→ **DATA TO USE**

╭──

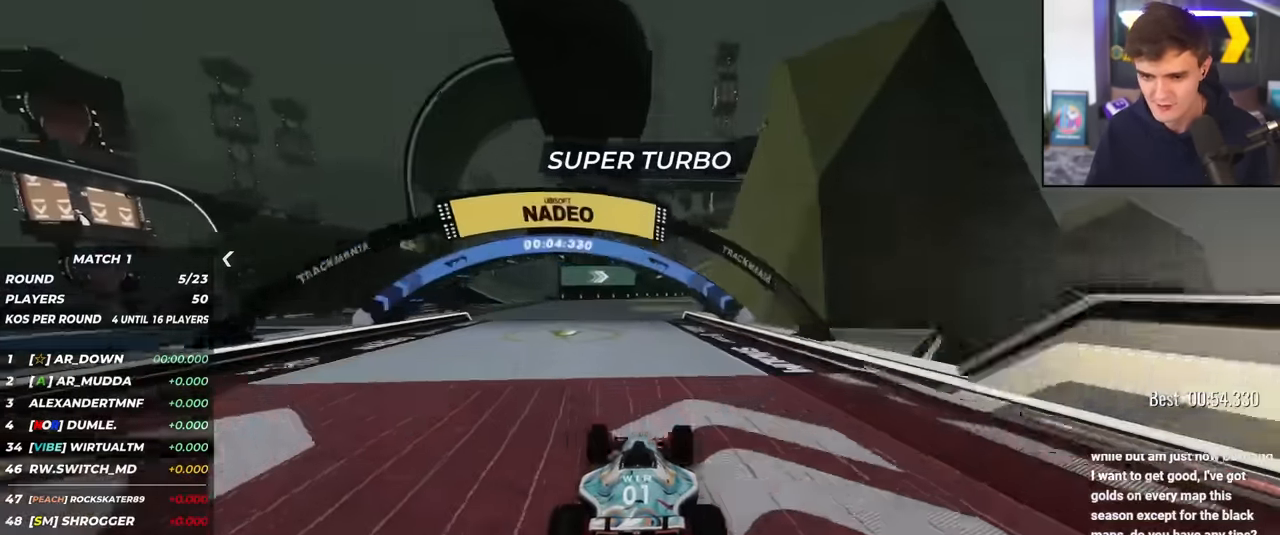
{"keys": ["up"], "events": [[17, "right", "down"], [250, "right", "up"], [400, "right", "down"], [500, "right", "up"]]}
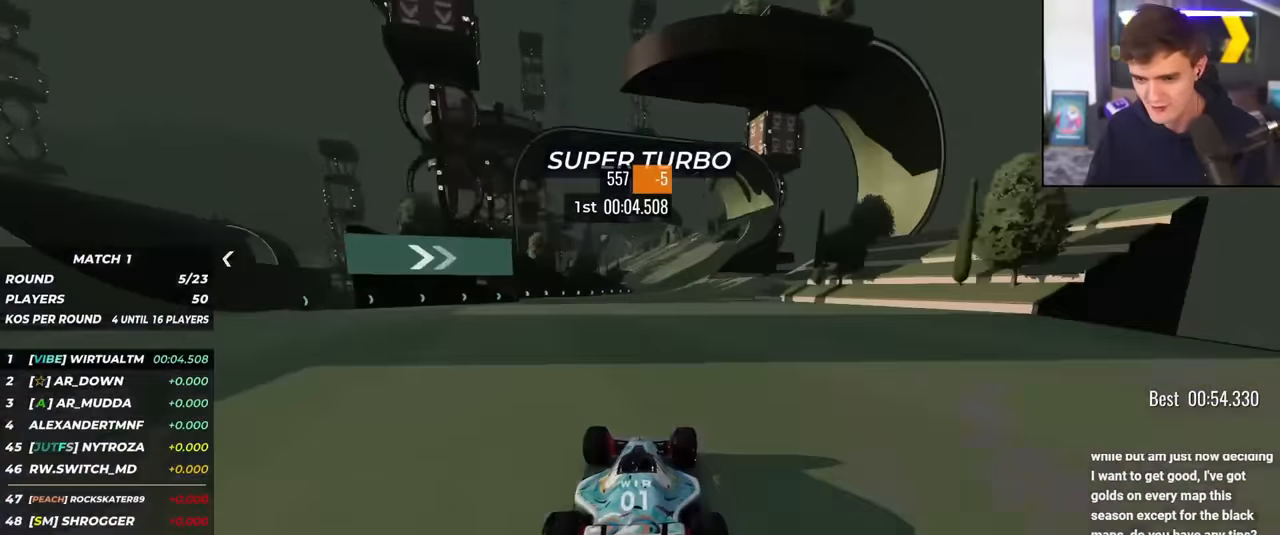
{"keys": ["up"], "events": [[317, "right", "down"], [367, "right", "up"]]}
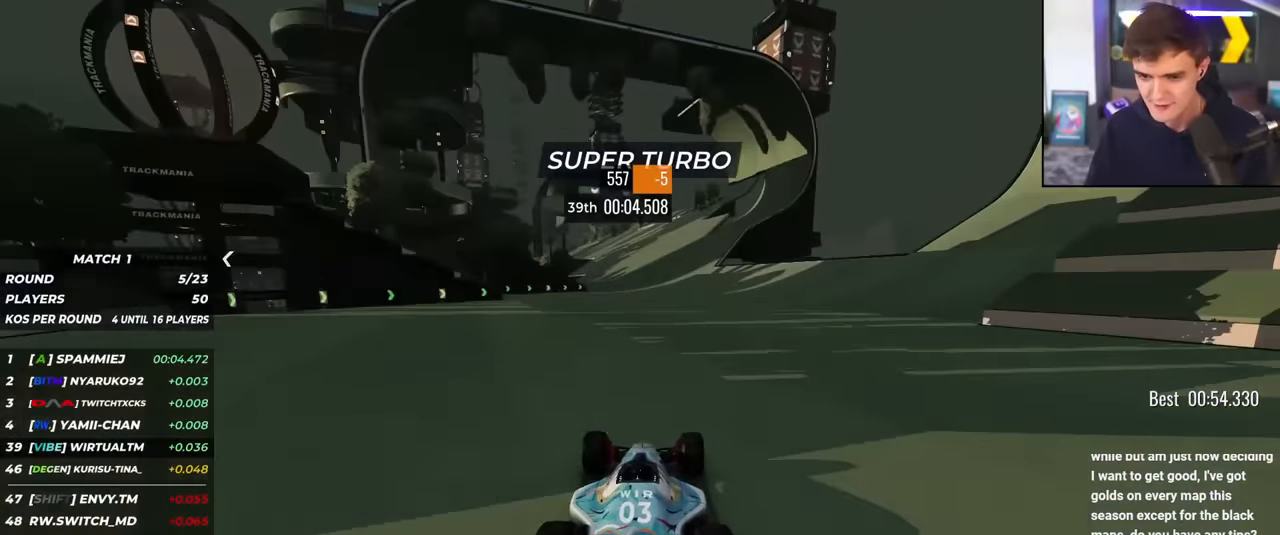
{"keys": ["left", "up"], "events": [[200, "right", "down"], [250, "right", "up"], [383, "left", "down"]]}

╰──
╭──

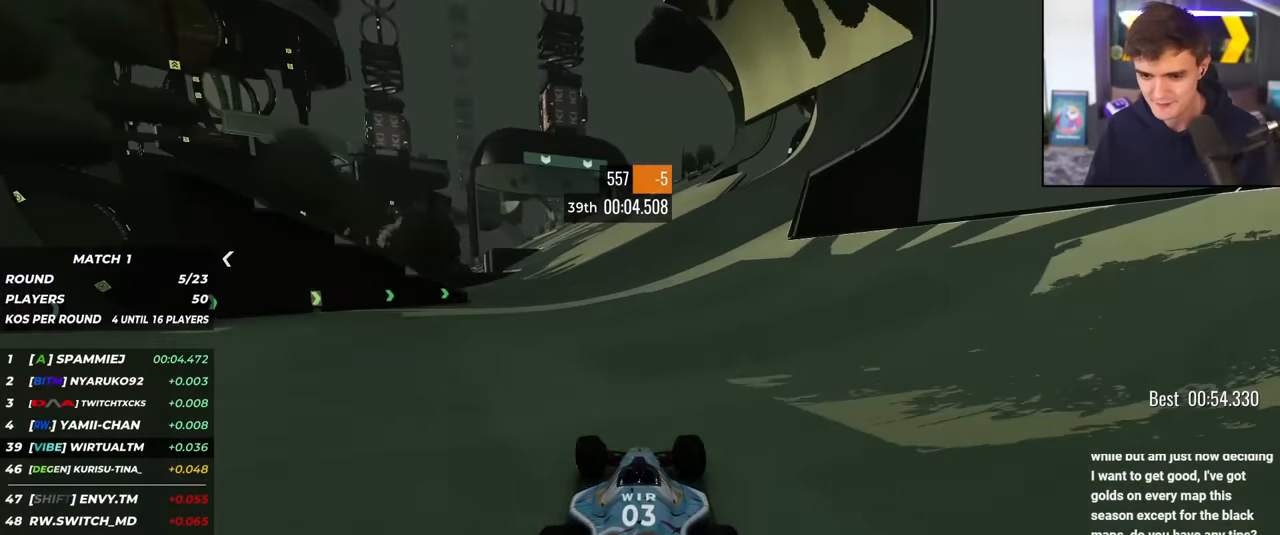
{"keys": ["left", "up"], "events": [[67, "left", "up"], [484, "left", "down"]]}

╰──

→ **PROBLEM TO SOLVE**
If a line in the entries includes the word "left", copy that line out.

→ **RESPONSE**
{"keys": ["left", "up"], "events": [[200, "right", "down"], [250, "right", "up"], [383, "left", "down"]]}
{"keys": ["left", "up"], "events": [[67, "left", "up"], [484, "left", "down"]]}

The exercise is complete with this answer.